During inference, SoundStorm started with all audio tokens masked out and filled in the masked tokens over multiple iterations. We started with coarse tokens at RVQ level q = 1 and continued with finer tokens level by level until we reached level q = Q. This approach enabled fast audio generation.

Two key aspects of SoundStorm contribute to its fast generation capabilities. First, tokens were predicted in parallel within one iteration at each RVQ level. Second, the model architecture was designed such that the computational complexity was only slightly affected by the number of levels Q. To support this inference scheme, a carefully designed masking scheme was used during training to simulate the iterative process used during inference.
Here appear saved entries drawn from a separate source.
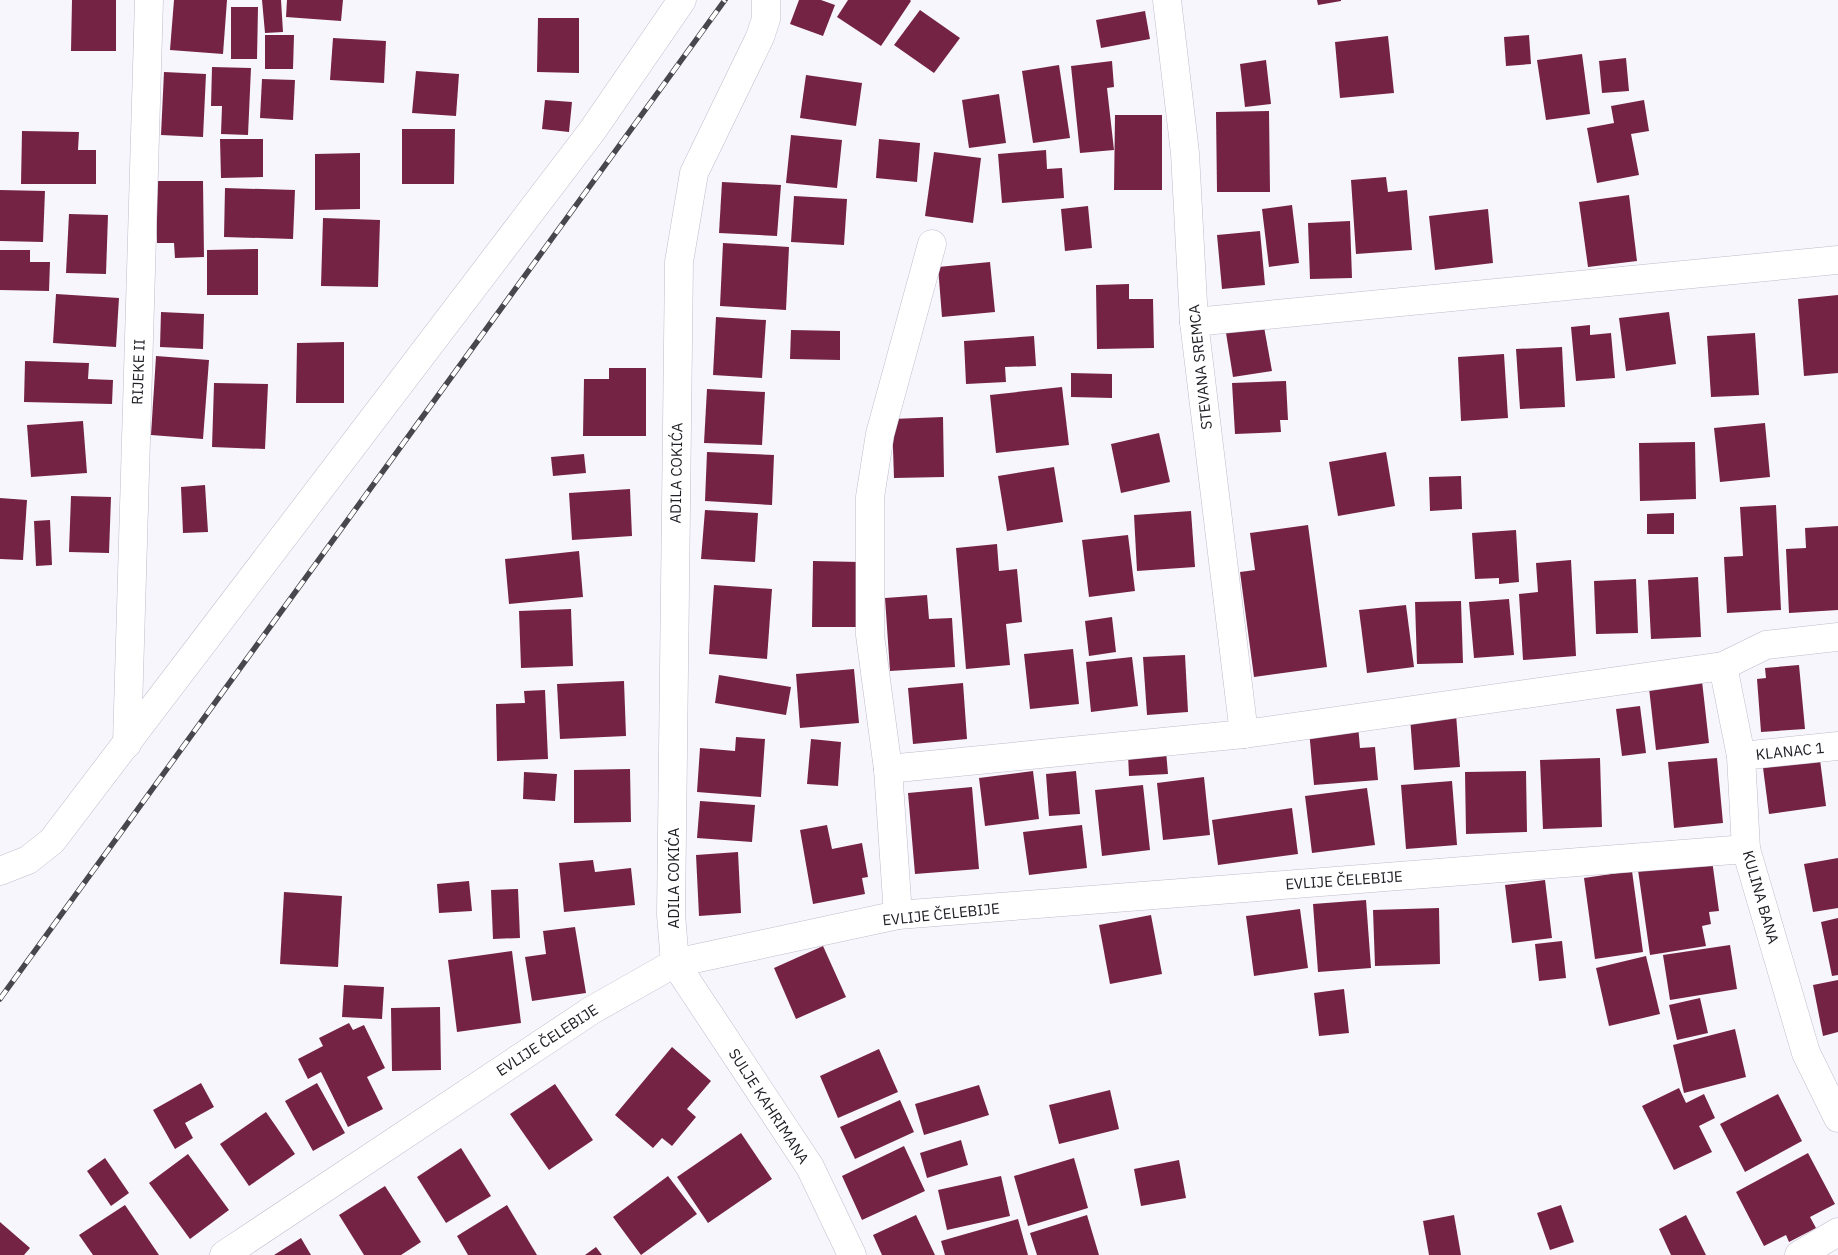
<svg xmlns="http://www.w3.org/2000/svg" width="1838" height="1255" font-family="'IBM Plex Sans',sans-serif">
  <rect width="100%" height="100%" fill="#f8f6fd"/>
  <g fill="#742344">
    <path d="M72,0H116V51H71Z"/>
    <path d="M174,0H227L223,54L170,50Z"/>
    <path d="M262,0H281L283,32L265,33Z"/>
    <path d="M287,0H343L341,21L286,17Z"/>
    <path d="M799,0H821L835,5L823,36L790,24Z"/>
    <path d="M848,0H910L911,1L881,46L837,17Z"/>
    <path d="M1317,0H1341V1L1318,5Z"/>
    <path d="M231,7H258L257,59H231Z"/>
    <path d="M920,10L960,38L934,73L894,45Z"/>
    <path d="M1145,11L1150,39L1101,48L1096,20Z"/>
    <path d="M538,18H579V73L537,72Z"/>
    <path d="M265,35H294L293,69H265Z"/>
    <path d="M1529,35L1531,64L1506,66L1504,37Z"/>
    <path d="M1388,36L1394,93L1340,98L1335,42Z"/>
    <path d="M333,38L386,41L384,83L330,80Z"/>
    <path d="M1582,54L1590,114L1546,120L1537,60Z"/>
    <path d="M1626,58L1629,91L1602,93L1599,61Z"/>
    <path d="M1266,60L1271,104L1245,107L1240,64Z"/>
    <path d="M1112,61L1114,87L1107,88L1114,150L1080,153L1071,66Z"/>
    <path d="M1059,65L1070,138L1033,143L1022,71Z"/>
    <path d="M212,67L251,68L248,135L221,134L222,106H211Z"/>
    <path d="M416,71L459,74L456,116L412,113Z"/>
    <path d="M164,72L206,74L203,137L161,135Z"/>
    <path d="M806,75L862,83L856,126L800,118Z"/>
    <path d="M262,79L295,80L293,120L260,118Z"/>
    <path d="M999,94L1006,143L969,148L962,100Z"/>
    <path d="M545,100L572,102L569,132L542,129Z"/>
    <path d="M1644,100L1649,131L1631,134L1639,175L1597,183L1587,128L1614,123L1611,106Z"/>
    <path d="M1269,111L1270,192H1217L1216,112Z"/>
    <path d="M1115,115H1162V190H1114Z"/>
    <path d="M402,129H455L454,184H402Z"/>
    <path d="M22,131L79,132L78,150H96V184H21Z"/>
    <path d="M791,135L842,140L837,188L786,183Z"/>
    <path d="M220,139H263V177L221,178Z"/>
    <path d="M879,139L920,143L917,182L876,178Z"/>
    <path d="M1046,150L1047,169L1062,168L1064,198L1002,203L998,154Z"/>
    <path d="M934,152L981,158L973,223L925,216Z"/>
    <path d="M360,153V209L315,210V154Z"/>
    <path d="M1386,177L1388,192L1407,190L1412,250L1356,254L1351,180Z"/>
    <path d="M156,181H203L204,257L175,258L174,243H157Z"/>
    <path d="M722,182L781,185L777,236L719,233Z"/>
    <path d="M225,188L295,190L293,239L224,237Z"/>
    <path d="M0,190L45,191L43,242L0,241Z"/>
    <path d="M1629,195L1637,261L1588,267L1579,202Z"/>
    <path d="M794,196L847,199L844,245L791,242Z"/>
    <path d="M1292,205L1299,263L1269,267L1262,209Z"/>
    <path d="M1088,206L1092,248L1065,251L1061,209Z"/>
    <path d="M1488,209L1493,263L1435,270L1429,216Z"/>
    <path d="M69,214L108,215L106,274L66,273Z"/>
    <path d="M323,218L380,220L378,287L321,286Z"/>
    <path d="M1350,221L1352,278L1310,279L1308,223Z"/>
    <path d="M1260,231L1265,285L1222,289L1217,235Z"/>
    <path d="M723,243L789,247L786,310L720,306Z"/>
    <path d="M258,249V295H207V250Z"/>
    <path d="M0,250H30V262H50L49,291L0,290Z"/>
    <path d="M990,262L995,312L942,317L938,267Z"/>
    <path d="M1129,284V299H1153L1154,348L1097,349L1096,285Z"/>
    <path d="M56,294L119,298L116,347L53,343Z"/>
    <path d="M1838,295V373L1804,376L1798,299Z"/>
    <path d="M161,312L204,314L203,349L160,347Z"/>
    <path d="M1669,312L1676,364L1626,371L1619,318Z"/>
    <path d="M716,317L766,320L762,378L713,375Z"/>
    <path d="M1590,325V335L1611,333L1615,378L1576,381L1571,327Z"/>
    <path d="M1264,327L1272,371L1233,377L1226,333Z"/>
    <path d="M791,330L840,331V360L790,359Z"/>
    <path d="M1755,333L1759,395L1711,397L1707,336Z"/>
    <path d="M1034,336L1036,366L1005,367L1006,382L966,384L964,341Z"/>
    <path d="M344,342V403H296L297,343Z"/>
    <path d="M1562,347L1565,407L1520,409L1516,349Z"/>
    <path d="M1504,354L1508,418L1461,421L1458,357Z"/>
    <path d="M156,356L209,360L203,439L151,435Z"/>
    <path d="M25,361L89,363L88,379L113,380L112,404L24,402Z"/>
    <path d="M609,368H646V436H583L584,379H609Z"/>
    <path d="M1071,373L1112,374V398L1071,397Z"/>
    <path d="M1286,381L1288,420H1280L1281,432L1235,434L1232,383Z"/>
    <path d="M214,383L268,384L265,449L212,447Z"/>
    <path d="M1062,387L1069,445L996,453L990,395Z"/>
    <path d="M707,389L765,392L762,445L704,443Z"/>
    <path d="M943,417L944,477L894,478L892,419Z"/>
    <path d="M83,421L87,473L31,477L27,425Z"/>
    <path d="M1765,423L1770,477L1720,482L1714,428Z"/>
    <path d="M1159,433L1170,482L1121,493L1111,444Z"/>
    <path d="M1695,442L1696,499L1640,501L1639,443Z"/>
    <path d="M707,452L774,455L772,505L705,501Z"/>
    <path d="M1386,452L1395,506L1338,516L1329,462Z"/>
    <path d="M584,454L586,473L553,476L551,457Z"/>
    <path d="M1054,467L1063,522L1007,531L998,476Z"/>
    <path d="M1461,476L1462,509L1430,511L1429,477Z"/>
    <path d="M205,485L208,532L183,533L181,487Z"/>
    <path d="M630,489L632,536L572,540L569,493Z"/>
    <path d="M71,496L111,497L109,553L69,552Z"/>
    <path d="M0,498L27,500L23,560L0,559Z"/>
    <path d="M1776,505L1781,610L1727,613L1724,557L1743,556L1740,507Z"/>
    <path d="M705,510L758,513L755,562L701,559Z"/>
    <path d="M1191,511L1195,567L1137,571L1134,515Z"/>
    <path d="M1674,513V534H1647V514Z"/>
    <path d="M50,520L52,565L36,566L34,521Z"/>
    <path d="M1308,525L1327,667L1254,677L1240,572L1255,570L1250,533Z"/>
    <path d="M1838,526V610L1789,613L1786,549L1806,548L1805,528Z"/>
    <path d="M1516,530L1519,582L1499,584V578L1475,579L1472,533Z"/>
    <path d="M1128,535L1135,591L1089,597L1082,540Z"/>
    <path d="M997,544L999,571L1017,569L1022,622L1006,624L1010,665L966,669L956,548Z"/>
    <path d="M579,551L583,597L509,604L505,559Z"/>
    <path d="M1571,560L1576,656L1523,660L1519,594L1538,592L1536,563Z"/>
    <path d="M813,561L860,562L858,627H812Z"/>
    <path d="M1698,577L1701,637L1651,639L1648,580Z"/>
    <path d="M1636,579L1638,633L1596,634L1594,581Z"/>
    <path d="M714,585L772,589L767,659L709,654Z"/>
    <path d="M927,595L929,619L952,618L955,667L890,671L885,598Z"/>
    <path d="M1509,599L1514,655L1474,658L1469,602Z"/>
    <path d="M1461,601L1463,663L1417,664L1415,602Z"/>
    <path d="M1406,605L1414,667L1367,673L1359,610Z"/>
    <path d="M571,609L573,666L521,668L519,611Z"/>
    <path d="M1112,617L1116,652L1089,656L1085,621Z"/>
    <path d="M1073,649L1079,704L1030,709L1024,654Z"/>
    <path d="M1185,655L1188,712L1147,715L1143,657Z"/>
    <path d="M1132,657L1138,706L1091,712L1086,662Z"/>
    <path d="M1799,665L1805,729L1761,732L1757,679L1766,678L1765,668Z"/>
    <path d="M854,669L859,723L800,728L796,674Z"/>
    <path d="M719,675L791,687L786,715L715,703Z"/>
    <path d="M624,681L626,736L560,739L557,684Z"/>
    <path d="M1702,681L1709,743L1656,750L1649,688Z"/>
    <path d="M963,683L967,739L913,744L908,688Z"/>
    <path d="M545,690L548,759L497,761L496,704L525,703L524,691Z"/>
    <path d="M1640,706L1646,753L1622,756L1616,709Z"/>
    <path d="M1456,714L1460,767L1414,770L1410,717Z"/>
    <path d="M1358,725L1360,748L1375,747L1378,780L1314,785L1309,730Z"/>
    <path d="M736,737L765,739L761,797L697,792L700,748L735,751Z"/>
    <path d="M811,739L841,742L838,786L807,784Z"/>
    <path d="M1166,751L1168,774L1129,776L1128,754Z"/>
    <path d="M1819,752L1826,806L1769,814L1762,760Z"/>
    <path d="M1600,758L1602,827L1543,829L1540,760Z"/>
    <path d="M1717,758L1723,823L1674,828L1668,762Z"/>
    <path d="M630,769L631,822L574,823V770Z"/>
    <path d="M1033,771L1039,819L985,826L979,778Z"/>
    <path d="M1076,771L1080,814L1049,816L1046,774Z"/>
    <path d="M1526,771L1527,832L1466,834L1465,772Z"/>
    <path d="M524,772L557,774L555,801L523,799Z"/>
    <path d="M1204,777L1210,835L1163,840L1157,783Z"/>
    <path d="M1452,781L1457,845L1406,849L1401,785Z"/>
    <path d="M1143,785L1150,850L1102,856L1095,790Z"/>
    <path d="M972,787L979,869L915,874L908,793Z"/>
    <path d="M1367,788L1375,845L1312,853L1305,796Z"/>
    <path d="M700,801L755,805L752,842L697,838Z"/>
    <path d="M1292,808L1298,854L1218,865L1212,820Z"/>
    <path d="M827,825L832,849L862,843L868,877L862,878L865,894L813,904L800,830Z"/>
    <path d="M1082,825L1087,868L1029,875L1023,832Z"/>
    <path d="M738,852L741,913L699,916L696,855Z"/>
    <path d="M1838,858V908L1813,912L1804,864Z"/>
    <path d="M593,860L595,872L631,868L635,905L564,912L559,863Z"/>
    <path d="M1712,860L1719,911L1709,912L1711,924L1702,926L1706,946L1650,955L1638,870Z"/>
    <path d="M1632,871L1643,952L1595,959L1584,878Z"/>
    <path d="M1545,880L1552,938L1512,943L1505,885Z"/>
    <path d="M469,881L472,911L439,913L437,884Z"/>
    <path d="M518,889L520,938L493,939L491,890Z"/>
    <path d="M284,892L342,896L338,967L280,964Z"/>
    <path d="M1366,900L1371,968L1318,972L1313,904Z"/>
    <path d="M1439,908L1440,964L1375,966L1373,910Z"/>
    <path d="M1300,909L1308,968L1254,976L1246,916Z"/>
    <path d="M1151,915L1162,974L1110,984L1099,925Z"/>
    <path d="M1838,918V975L1832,976L1821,922Z"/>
    <path d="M575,927L586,993L532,1001L525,957L546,954L543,931Z"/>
    <path d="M1562,941L1566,978L1539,981L1535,944Z"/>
    <path d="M1730,945L1737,989L1670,1000L1663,955Z"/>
    <path d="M823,946L846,997L796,1019L774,968Z"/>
    <path d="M512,951L521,1023L457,1032L448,960Z"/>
    <path d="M1646,956L1660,1014L1609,1026L1596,968Z"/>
    <path d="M1838,980V1032L1823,1036L1813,985Z"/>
    <path d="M344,985L384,987L382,1019L342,1017Z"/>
    <path d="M1344,989L1349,1033L1319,1036L1314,993Z"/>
    <path d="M1700,998L1708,1033L1677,1040L1669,1005Z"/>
    <path d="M440,1007L441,1070L392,1071L391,1008Z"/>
    <path d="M349,1023L353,1030L364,1025L385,1068L367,1077L383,1109L348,1127L321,1072L308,1079L298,1059L323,1046L319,1038Z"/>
    <path d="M1735,1029L1746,1077L1684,1093L1673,1045Z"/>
    <path d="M672,1047L711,1081L687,1109L696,1117L672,1146L662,1138L653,1148L615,1115Z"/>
    <path d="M879,1049L898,1092L838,1118L820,1076Z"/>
    <path d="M201,1083L214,1107L185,1123L193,1138L175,1149L153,1110Z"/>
    <path d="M317,1083L345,1133L313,1151L285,1101Z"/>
    <path d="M555,1084L593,1140L549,1170L510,1114Z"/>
    <path d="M979,1085L989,1115L924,1135L915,1104Z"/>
    <path d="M1679,1088L1686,1103L1704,1094L1715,1118L1699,1126L1712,1152L1674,1170L1642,1106Z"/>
    <path d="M1110,1090L1119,1129L1059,1144L1049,1105Z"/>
    <path d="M1778,1094L1802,1141L1745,1172L1720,1124Z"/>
    <path d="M900,1100L914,1132L855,1159L840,1127Z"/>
    <path d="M266,1112L295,1154L249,1186L220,1144Z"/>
    <path d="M741,1133L772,1179L708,1223L677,1177Z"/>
    <path d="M961,1140L968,1165L927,1178L920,1153Z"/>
    <path d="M904,1146L925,1191L862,1220L842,1176Z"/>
    <path d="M461,1148L491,1196L446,1223L417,1177Z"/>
    <path d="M1808,1153L1835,1204L1810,1217L1816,1228L1789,1242L1786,1235L1764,1246L1736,1192Z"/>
    <path d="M188,1154L229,1210L190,1239L149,1183Z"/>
    <path d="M105,1158L129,1193L111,1206L87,1171Z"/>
    <path d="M1074,1158L1088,1208L1028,1226L1014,1176Z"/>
    <path d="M1179,1160L1186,1198L1141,1206L1134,1169Z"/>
    <path d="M668,1176L697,1214L641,1255L613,1217Z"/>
    <path d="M1001,1176L1010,1216L947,1230L938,1190Z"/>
    <path d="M385,1186L421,1242L401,1255H364L339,1215Z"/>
    <path d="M125,1205L159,1255H93L79,1235Z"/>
    <path d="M507,1205L537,1255H468L457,1236Z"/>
    <path d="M1561,1205L1574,1242L1550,1250L1537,1213Z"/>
    <path d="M916,1215L935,1255H882L873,1235Z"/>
    <path d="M1087,1215L1099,1255H1037L1030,1233Z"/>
    <path d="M1454,1215L1461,1255H1429L1423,1221Z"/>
    <path d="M1686,1215L1706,1255H1671L1659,1229Z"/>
    <path d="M1018,1219L1028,1255H945L941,1241Z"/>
    <path d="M0,1222L30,1248L24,1255H0Z"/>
    <path d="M301,1238L311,1255H274Z"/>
    <path d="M596,1247L602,1255H585Z"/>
  </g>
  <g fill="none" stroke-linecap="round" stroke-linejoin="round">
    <g stroke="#c0bbcc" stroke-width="29">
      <g id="minor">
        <path d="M766,0V19L760,37L694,173L679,262L671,915L675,963L810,1167L852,1255"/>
        <path d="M1167,0L1185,153L1194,322L1244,734"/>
        <path d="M932,244L880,434L870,497V635L888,769L1244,734L1723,666L1766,645L1838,637"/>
        <path d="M1194,322L1838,260"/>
        <path d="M1723,666L1741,756L1746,849L1806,1053L1838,1118"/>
        <path d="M127,744L149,0"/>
        <path d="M1741,756L1838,746"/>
        <path d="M888,769L898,915"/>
        <path d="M0,871L28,860L52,841L592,131L682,0"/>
        <path d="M224,1255L592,1010L675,963L898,915L1746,849"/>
        <path d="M1799,1255L1838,1232"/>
      </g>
    </g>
    <use href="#minor" stroke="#fff" stroke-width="28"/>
    <g stroke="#49474e" stroke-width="5.5">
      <path id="rail" d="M0,999L725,0"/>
    </g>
    <use href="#rail" stroke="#fff" stroke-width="4" stroke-dasharray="11" stroke-linecap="butt"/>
  </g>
  <g text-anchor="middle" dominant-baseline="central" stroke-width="5" stroke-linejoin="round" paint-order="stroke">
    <g font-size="15" fill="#222027" stroke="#fff">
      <text transform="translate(1200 367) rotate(-96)">STEVANA SREMCA</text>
      <text transform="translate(138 372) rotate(-88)">RIJEKE II</text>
      <text transform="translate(676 473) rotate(-89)">ADILA COKIĆA</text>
      <text transform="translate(1790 751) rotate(-6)">KLANAC 1</text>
      <text transform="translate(673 878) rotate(-90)">ADILA COKIĆA</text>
      <text transform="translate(1344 880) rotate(-4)">EVLIJE ČELEBIJE</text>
      <text transform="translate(1761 897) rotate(74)">KULINA BANA</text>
      <text transform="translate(941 914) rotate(-6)">EVLIJE ČELEBIJE</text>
      <text transform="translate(547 1040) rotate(-33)">EVLIJE ČELEBIJE</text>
      <text transform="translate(769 1106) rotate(57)">SULJE KAHRIMANA</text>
    </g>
  </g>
</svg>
Compared to AudioLM, SoundStorm is significantly faster, two orders of magnitude faster. It also provides excellent consistency over time when generating long audio samples. Combining SoundStorm with a text-to-semantic token model similar to SPEAR-TTS enables extending text-to-speech synthesis to handle longer contexts.

In addition, it will be possible to generate natural dialogues with multiple speakers taking turns, giving you control over both the speaker’s voice and the generated content. Note that SoundStorm is not limited to speech synthesis only. For example, MusicLM efficiently uses SoundStorm to synthesize longer musical outputs.

why is this important?

The problem solved is the slow inference time associated with generating long sequences of audio tokens using autoregressive decoding methods. Autoregressive decoding guarantees high acoustic quality, but since tokens are generated one by one, inference is computationally expensive, especially for long sequences. SoundStorm addresses this challenge by introducing an architecture adapted to audio tokens and a decoding scheme inspired by MaskGIT, proposing new ways to enable parallel generation of tokens. This allows SoundStorm to significantly reduce inference time and make audio generation more efficient without compromising the quality or consistency of the generated audio.

Many generative audio models, including AudioLM, use autoregressive decoding to generate tokens one by one. This method guarantees high acoustic quality, but can be computationally slow, especially when dealing with long sequences.